### What is being asked:
Rewrite every line of text in the material below as a JSON list of strings, one string per line, and skip blank lines. Leave the pictures out of the answer.

### Data in this exercise:
####
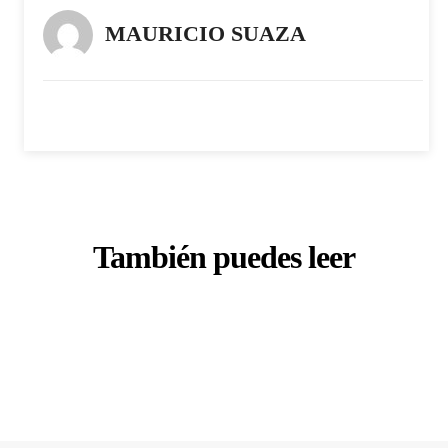
MAURICIO SUAZA
También puedes leer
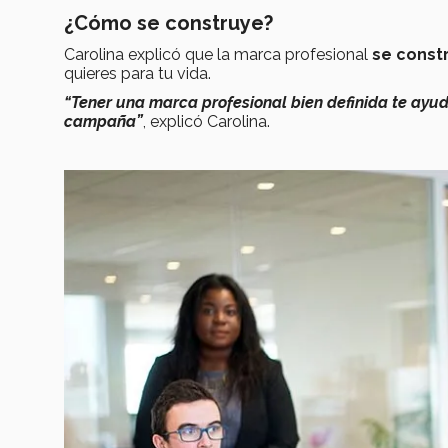
¿Cómo se construye?
Carolina explicó que la marca profesional
se const
quieres para tu vida.
“Tener una marca profesional bien definida te ayu
campaña”
, explicó Carolina.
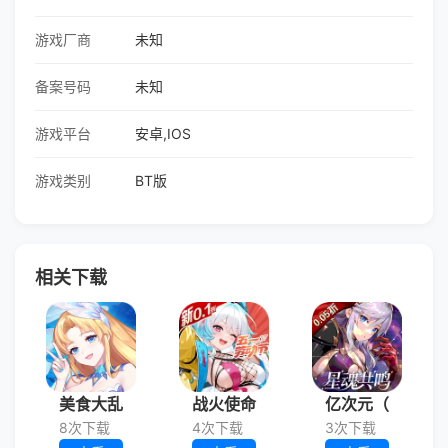
游戏厂商
未知
备案号码
未知
游戏平台
安卓,IOS
游戏类别
BT版
相关下载
美食大乱
战火使命
亿次元（
8次下载
4次下载
3次下载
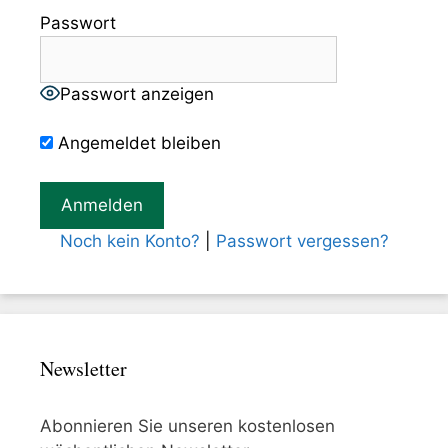
Passwort
Passwort anzeigen
Angemeldet bleiben
Noch kein Konto?
|
Passwort vergessen?
Newsletter
Abonnieren Sie unseren kostenlosen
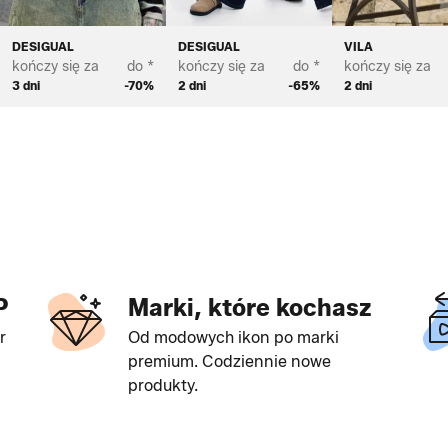
DESIGUAL
DESIGUAL
VILA
kończy się za
do *
kończy się za
do *
kończy się za
3 dni
-70%
2 dni
-65%
2 dni
P
Marki, które kochasz
r
Od modowych ikon po marki
premium. Codziennie nowe
produkty.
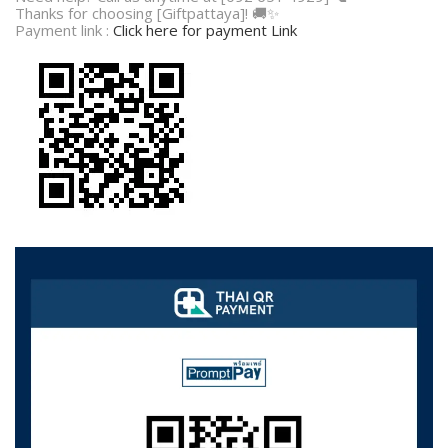
Thanks for choosing [Giftpattaya]! 🚚✨
Payment link :
Click here for payment Link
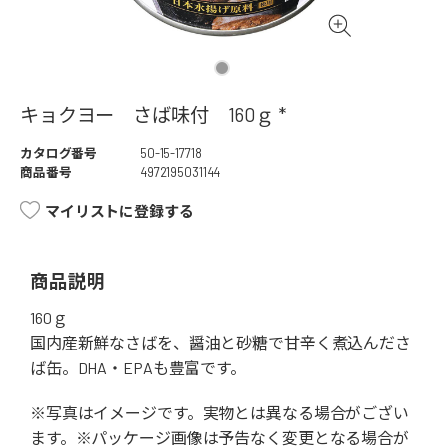
キョクヨー さば味付 160ｇ *
カタログ番号
50-15-17718
商品番号
4972195031144
マイリストに登録する
商品説明
160ｇ
国内産新鮮なさばを、醤油と砂糖で甘辛く煮込んださ
ば缶。DHA・EPAも豊富です。
※写真はイメージです。実物とは異なる場合がござい
ます。※パッケージ画像は予告なく変更となる場合が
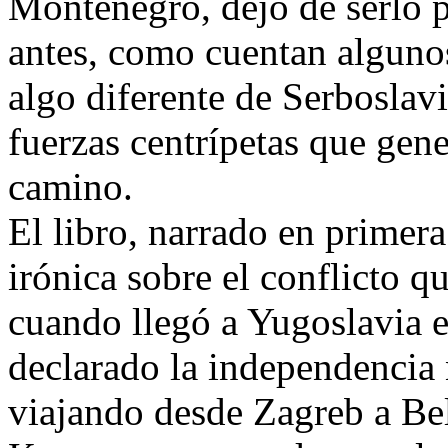
Montenegro, dejó de serlo p
antes, como cuentan algunos
algo diferente de Serboslavi
fuerzas centrípetas que gener
camino.
El libro, narrado en primer
irónica sobre el conflicto q
cuando llegó a Yugoslavia 
declarado la independencia 
viajando desde Zagreb a Bel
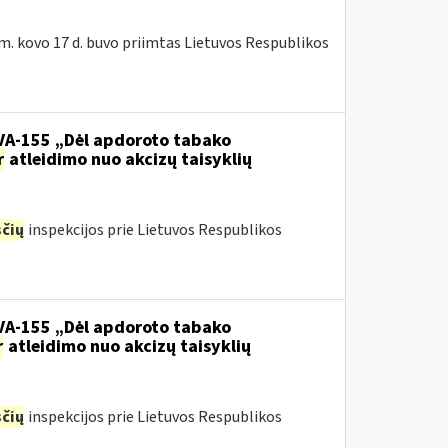
m. kovo 17 d. buvo priimtas Lietuvos Respublikos
.VA-155 „Dėl apdoroto tabako
r
atleidimo nuo akcizų taisyklių
čių
inspekcijos prie Lietuvos Respublikos
.VA-155 „Dėl apdoroto tabako
r
atleidimo nuo akcizų taisyklių
čių
inspekcijos prie Lietuvos Respublikos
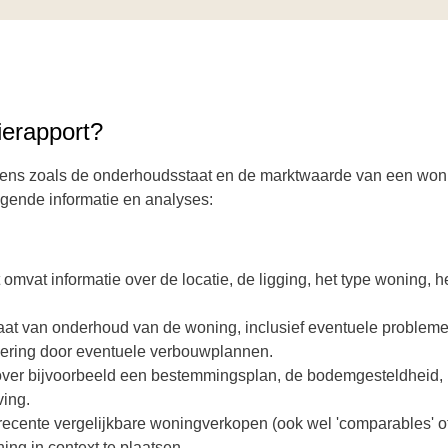
tierapport?
evens zoals de onderhoudsstaat en de marktwaarde van een won
lgende informatie en analyses:
t omvat informatie over de locatie, de ligging, het type woning, h
aat van onderhoud van de woning, inclusief eventuele problemen
ering door eventuele verbouwplannen.
over bijvoorbeeld een bestemmingsplan, de bodemgesteldheid,
ving.
recente vergelijkbare woningverkopen (ook wel 'comparables' o
ng in context te plaatsen.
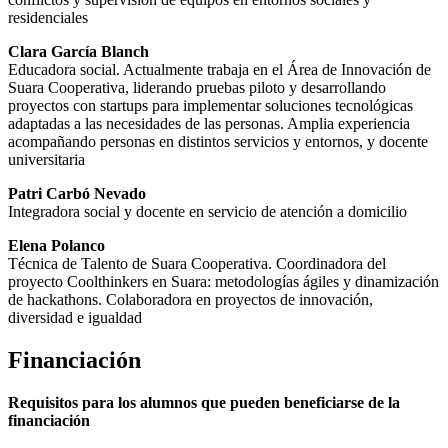
residenciales
Clara García Blanch
Educadora social. Actualmente trabaja en el Área de Innovación de
Suara Cooperativa, liderando pruebas piloto y desarrollando
proyectos con startups para implementar soluciones tecnológicas
adaptadas a las necesidades de las personas. Amplia experiencia
acompañando personas en distintos servicios y entornos, y docente
universitaria
Patri Carbó Nevado
Integradora social y docente en servicio de atención a domicilio
Elena Polanco
Técnica de Talento de Suara Cooperativa. Coordinadora del
proyecto Coolthinkers en Suara: metodologías ágiles y dinamización
de hackathons. Colaboradora en proyectos de innovación,
diversidad e igualdad
Financiación
Requisitos para los alumnos que pueden beneficiarse de la
financiación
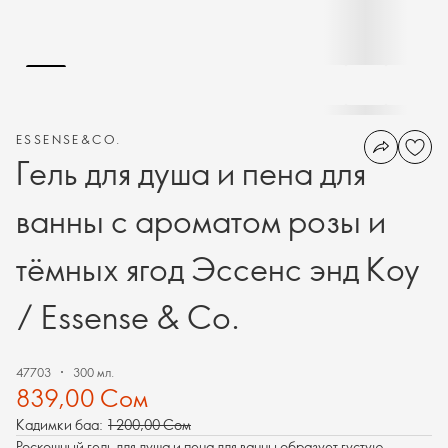
ESSENSE&CO.
Гель для душа и пена для
ванны с ароматом розы и
тёмных ягод Эссенс энд Коу
/ Essense & Co.
47703
300 мл.
839,00 Сом
Кадимки баа:
1 200,00 Сом
Роскошный гель для душа и пена для ванны образует густую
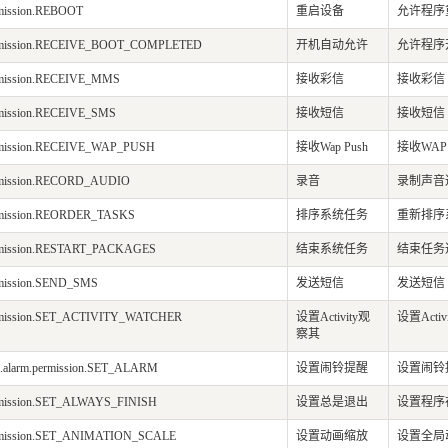
rmission.REBOOT
重启设备
允许程序
ermission.RECEIVE_BOOT_COMPLETED
开机自动允许
允许程序
ermission.RECEIVE_MMS
接收彩信
接收彩信
rmission.RECEIVE_SMS
接收短信
接收短信
ermission.RECEIVE_WAP_PUSH
接收Wap Push
接收WAP
ermission.RECORD_AUDIO
录音
录制声音
ermission.REORDER_TASKS
排序系统任务
重新排序
ermission.RESTART_PACKAGES
结束系统任务
结束任务通过
rmission.SEND_SMS
发送短信
发送短信
ermission.SET_ACTIVITY_WATCHER
设置Activity观
设置Acti
察其
d.alarm.permission.SET_ALARM
设置闹铃提醒
设置闹铃
ermission.SET_ALWAYS_FINISH
设置总是退出
设置程序
ermission.SET_ANIMATION_SCALE
设置动画缩放
设置全局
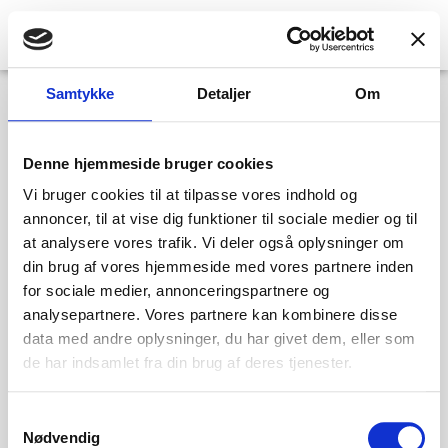
Kategori:
Samtykke
Detaljer
Om
Uncategorized
Denne hjemmeside bruger cookies
Vi bruger cookies til at tilpasse vores indhold og
Hello World 2
annoncer, til at vise dig funktioner til sociale medier og til
at analysere vores trafik. Vi deler også oplysninger om
Welcome to Elementor 2
din brug af vores hjemmeside med vores partnere inden
for sociale medier, annonceringspartnere og
Hello World 1
analysepartnere. Vores partnere kan kombinere disse
data med andre oplysninger, du har givet dem, eller som
Welcome to Elementor
de har indsamlet fra din brug af deres tjenester.
Hello World 3
Samtykkevalg
Nødvendig
Welcome to Elementor 3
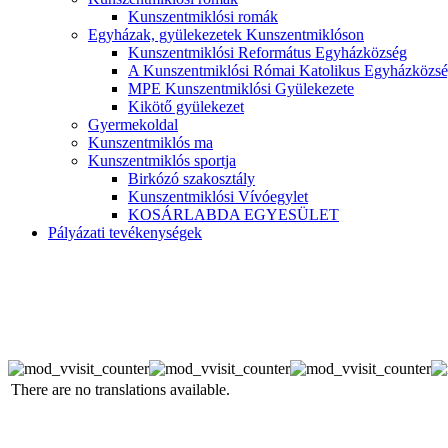
Kunszentmiklósi romák
Egyházak, gyülekezetek Kunszentmiklóson
Kunszentmiklósi Református Egyházközség
A Kunszentmiklósi Római Katolikus Egyházközsé
MPE Kunszentmiklósi Gyülekezete
Kikötő gyülekezet
Gyermekoldal
Kunszentmiklós ma
Kunszentmiklós sportja
Birkózó szakosztály
Kunszentmiklósi Vívóegylet
KOSÁRLABDA EGYESÜLET
Pályázati tevékenységek
There are no translations available.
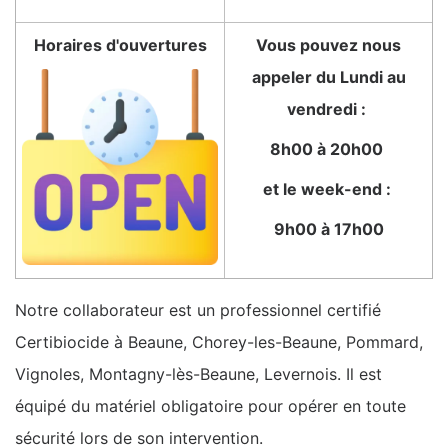
Horaires d'ouvertures
Vous pouvez nous
appeler du Lundi au
vendredi :
8h00 à 20h00
et le week-end :
9h00 à 17h00
Notre collaborateur est un professionnel certifié
Certibiocide à Beaune, Chorey-les-Beaune, Pommard,
Vignoles, Montagny-lès-Beaune, Levernois. Il est
équipé du matériel obligatoire pour opérer en toute
sécurité lors de son intervention.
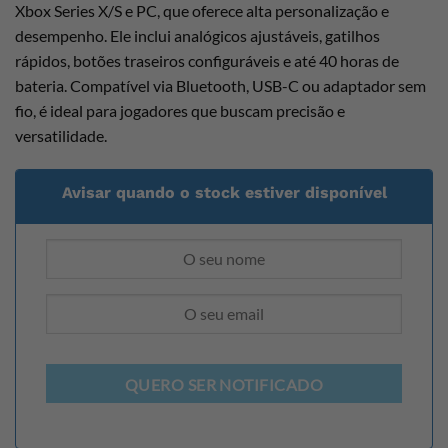
Xbox Series X/S e PC, que oferece alta personalização e
desempenho. Ele inclui analógicos ajustáveis, gatilhos
rápidos, botões traseiros configuráveis e até 40 horas de
bateria. Compatível via Bluetooth, USB-C ou adaptador sem
fio, é ideal para jogadores que buscam precisão e
versatilidade.
Avisar quando o stock estiver disponível
QUERO SER NOTIFICADO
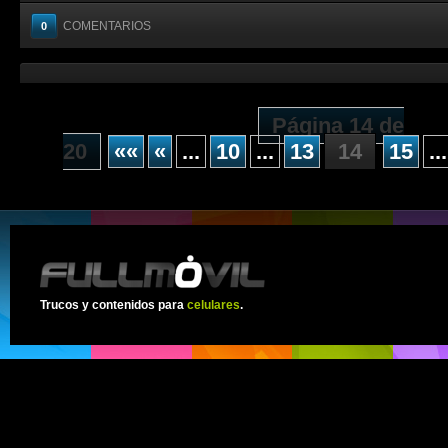
COMENTARIOS
0
Página 14 de
20
««
«
...
10
...
13
14
15
...
Trucos y contenidos para
celulares
.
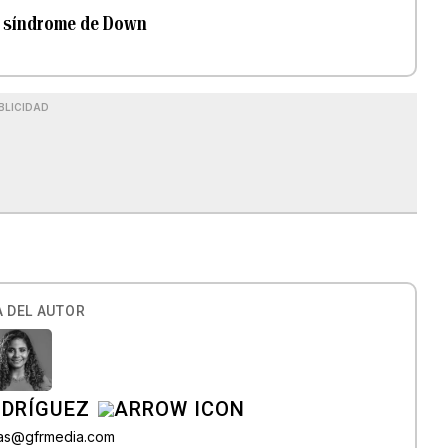
n síndrome de Down
BLICIDAD
 DEL AUTOR
ODRÍGUEZ
gas@gfrmedia.com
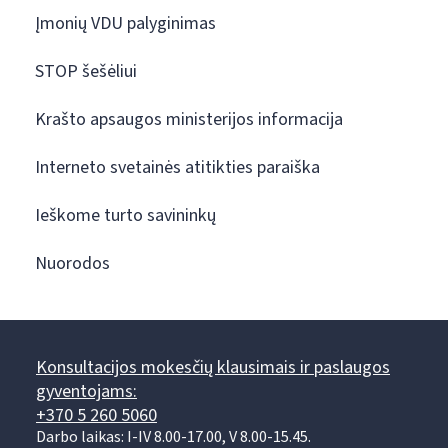
Įmonių VDU palyginimas
STOP šešėliui
Krašto apsaugos ministerijos informacija
Interneto svetainės atitikties paraiška
Ieškome turto savininkų
Nuorodos
Konsultacijos mokesčių klausimais ir paslaugos
gyventojams:
+370 5 260 5060
Darbo laikas: I-IV 8.00-17.00, V 8.00-15.45.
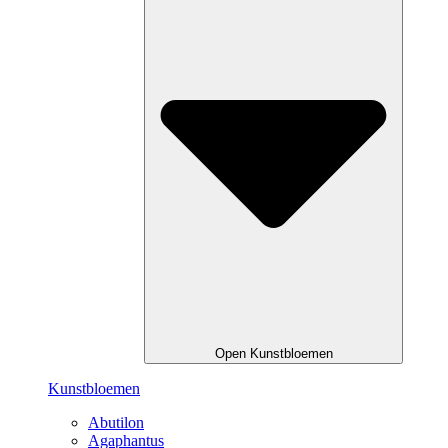
Open Kunstbloemen
Kunstbloemen
Abutilon
Agaphantus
####
### Response:
[
  "MAURICIO SUAZA",
  "También puedes leer",
  "¿Cómo se construye?",
  "Carolina explicó que la marca profesional",
  "se const",
  "quieres para tu vida.",
  "“Tener una marca profesional bien definida te ayu",
  "campaña”",
  ", explicó Carolina.",
  "游戏厂商",
  "未知",
  "备案号码",
  "未知",
  "游戏平台",
  "安卓,IOS",
  "游戏类别",
  "BT版",
  "相关下载",
  "美食大乱",
  "战火使命",
  "亿次元（",
  "8次下载",
  "4次下载",
  "3次下载",
  "Passwort",
  "Passwort anzeigen",
  "Angemeldet bleiben",
  "Noch kein Konto?",
  "|",
  "Passwort vergessen?",
  "Newsletter",
  "Abonnieren Sie unseren kostenlosen",
  "DESIGUAL",
  "DESIGUAL",
  "VILA",
  "kończy się za",
  "do *",
  "kończy się za",
  "do *",
  "kończy się za",
  "3 dni",
  "-70%",
  "2 dni",
  "-65%",
  "2 dni",
  "P",
  "Marki, które kochasz",
  "r",
  "Od modowych ikon po marki",
  "premium. Codziennie nowe",
  "produkty.",
  "Thanks for choosing [Giftpattaya]! 🚚✨",
  "Payment link :",
  "Click here for payment Link",
  "キョクヨー さば味付 160ｇ *",
  "カタログ番号",
  "50-15-17718",
  "商品番号",
  "4972195031144",
  "マイリストに登録する",
  "商品説明",
  "160ｇ",
  "国内産新鮮なさばを、醤油と砂糖で甘辛く煮込んださ",
  "ば缶。DHA・EPAも豊富です。",
  "※写真はイメージです。実物とは異なる場合がござい",
  "ます。※パッケージ画像は予告なく変更となる場合が",
  "Montenegro, dejó de serlo p",
  "antes, como cuentan algunos",
  "algo diferente de Serboslavi",
  "fuerzas centrípetas que gener",
  "camino.",
  "El libro, narrado en primer",
  "irónica sobre el conflicto q",
  "cuando llegó a Yugoslavia ",
  "declarado la independencia ",
  "viajando desde Zagreb a Bel",
  "m. kovo 17 d. buvo priimtas Lietuvos Respublikos",
  ".VA-155 „Dėl apdoroto tabako",
  "r",
  "atleidimo nuo akcizų taisyklių",
  "čių",
  "inspekcijos prie Lietuvos Respublikos",
  ".VA-155 „Dėl apdoroto tabako",
  "r",
  "atleidimo nuo akcizų taisyklių",
  "čių",
  "inspekcijos prie Lietuvos Respublikos",
  "tierapport?",
  "evens zoals de onderhoudsstaat en de marktwaarde van een won",
  "lgende informatie en analyses:",
  "t omvat informatie over de locatie, de ligging, het type woning, h",
  "aat van onderhoud van de woning, inclusief eventuele problemen",
  "ering door eventuele verbouwplannen.",
  "over bijvoorbeeld een bestemmingsplan, de bodemgesteldheid,",
  "ving.",
  "recente vergelijkbare woningverkopen (ook wel 'comparables' o",
  "ng in context te plaatsen.",
  "residenciales",
  "Clara García Blanch",
  "Educadora social. Actualmente trabaja en el Área de Innovación de",
  "Suara Cooperativa, liderando pruebas piloto y desarrollando",
  "proyectos con startups para implementar soluciones tecnológicas",
  "adaptadas a las necesidades de las personas. Amplia experiencia",
  "acompañando personas en distintos servicios y entornos, y docente",
  "universitaria",
  "Patri Carbó Nevado",
  "Integradora social y docente en servicio de atención a domicilio",
  "Elena Polanco",
  "Técnica de Talento de Suara Cooperativa. Coordinadora del",
  "proyecto Coolthinkers en Suara: metodologías ágiles y dinamización",
  "de hackathons. Colaboradora en proyectos de innovación,",
  "diversidad e igualdad",
  "Financiación",
  "Requisitos para los alumnos que pueden beneficiarse de la",
  "financiación",
  "ESSENSE&CO.",
  "Гель для душа и пена для",
  "ванны с ароматом розы и",
  "тёмных ягод Эссенс энд Коу",
  "/ Essense & Co.",
  "47703",
  "300 мл.",
  "839,00 Сом",
  "Кадимки баа:",
  "1 200,00 Сом",
  "Роскошный гель для душа и пена для ванны образует густую",
  "rmission.REBOOT",
  "重启设备",
  "允许程序",
  "ermission.RECEIVE_BOOT_COMPLETED",
  "开机自动允许",
  "允许程序",
  "ermission.RECEIVE_MMS",
  "接收彩信",
  "接收彩信",
  "rmission.RECEIVE_SMS",
  "接收短信",
  "接收短信",
  "ermission.RECEIVE_WAP_PUSH",
  "接收Wap Push",
  "接收WAP",
  "ermission.RECORD_AUDIO",
  "录音",
  "录制声音",
  "ermission.REORDER_TASKS",
  "排序系统任务",
  "重新排序",
  "ermission.RESTART_PACKAGES",
  "结束系统任务",
  "结束任务通过",
  "rmission.SEND_SMS",
  "发送短信",
  "发送短信",
  "ermission.SET_ACTIVITY_WATCHER",
  "设置Activity观",
  "设置Acti",
  "察其",
  "d.alarm.permission.SET_ALARM",
  "设置闹铃提醒",
  "设置闹铃",
  "ermission.SET_ALWAYS_FINISH",
  "设置总是退出",
  "设置程序",
  "ermission.SET_ANIMATION_SCALE",
  "设置动画缩放",
  "设置全局",
  "Kategori:",
  "Samtykke",
  "Detaljer",
  "Om",
  "Uncategorized",
  "Denne hjemmeside bruger cookies",
  "Vi bruger cookies til at tilpasse vores indhold og",
  "Hello World 2",
  "annoncer, til at vise dig funktioner til sociale medier og til",
  "at analysere vores trafik. Vi deler også oplysninger om",
  "Welcome to Elementor 2",
  "din brug af vores hjemmeside med vores partnere inden",
  "for sociale medier, annonceringspartnere og",
  "Hello World 1",
  "analysepartnere. Vores partnere kan kombinere disse",
  "data med andre oplysninger, du har givet dem, eller som",
  "Welcome to Elementor",
  "de har indsamlet fra din brug af deres tjenester.",
  "Hello World 3",
  "Samtykkevalg",
  "Nødvendig",
  "Welcome to Elementor 3",
  "Kunszentmiklósi romák",
  "Egyházak, gyülekezetek Kunszentmiklóson",
  "Kunszentmiklósi Református Egyházközség",
  "A Kunszentmiklósi Római Katolikus Egyházközsé",
  "MPE Kunszentmiklósi Gyülekezete",
  "Kikötő gyülekezet",
  "Gyermekoldal",
  "Kunszentmiklós ma",
  "Kunszentmiklós sportja",
  "Birkózó szakosztály",
  "Kunszentmiklósi Vívóegylet",
  "KOSÁRLABDA EGYESÜLET",
  "Pályázati tevékenységek",
  "There are no translations available.",
  "Horaires d'ouvertures",
  "Vous pouvez nous",
  "appeler du Lundi au",
  "vendredi :",
  "8h00 à 20h00",
  "et le week-end :",
  "9h00 à 17h00",
  "Notre collaborateur est un professionnel certifié",
  "Certibiocide à Beaune, Chorey-les-Beaune, Pommard,",
  "Vignoles, Montagny-lès-Beaune, Levernois. Il est",
  "équipé du matériel obligatoire pour opérer en toute",
  "sécurité lors de son intervention.",
  "Xbox Series X/S e PC, que oferece alta personalização e",
  "desempenho. Ele inclui analógicos ajustáveis, gatilhos",
  "rápidos, botões traseiros configuráveis e até 40 horas de",
  "bateria. Compatível via Bluetooth, USB-C ou adaptador sem",
  "fio, é ideal para jogadores que buscam precisão e",
  "versatilidade.",
  "Avisar quando o stock estiver disponível",
  "QUERO SER NOTIFICADO",
  "COMENTARIOS",
  "0",
  "Página 14 de",
  "20",
  "««",
  "«",
  "...",
  "10",
  "...",
  "13",
  "14",
  "15",
  "...",
  "Trucos y contenidos para",
  "celulares",
  ".",
  "n síndrome de Down",
  "BLICIDAD",
  " DEL AUTOR",
  "ODRÍGUEZ",
  "gas@gfrmedia.com",
  "Įmonių VDU palyginimas",
  "STOP šešėliui",
  "Krašto apsaugos ministerijos informacija",
  "Interneto svetainės atitikties paraiška",
  "Ieškome turto savininkų",
  "Nuorodos",
  "Konsultacijos mokesčių klausimais ir paslaugos",
  "gyventojams:",
  "+370 5 260 5060",
  "Darbo laikas: I-IV 8.00-17.00, V 8.00-15.45.",
  "Open Kunstbloemen",
  "Kunstbloemen",
  "Abutilon",
  "Agaphantus"
]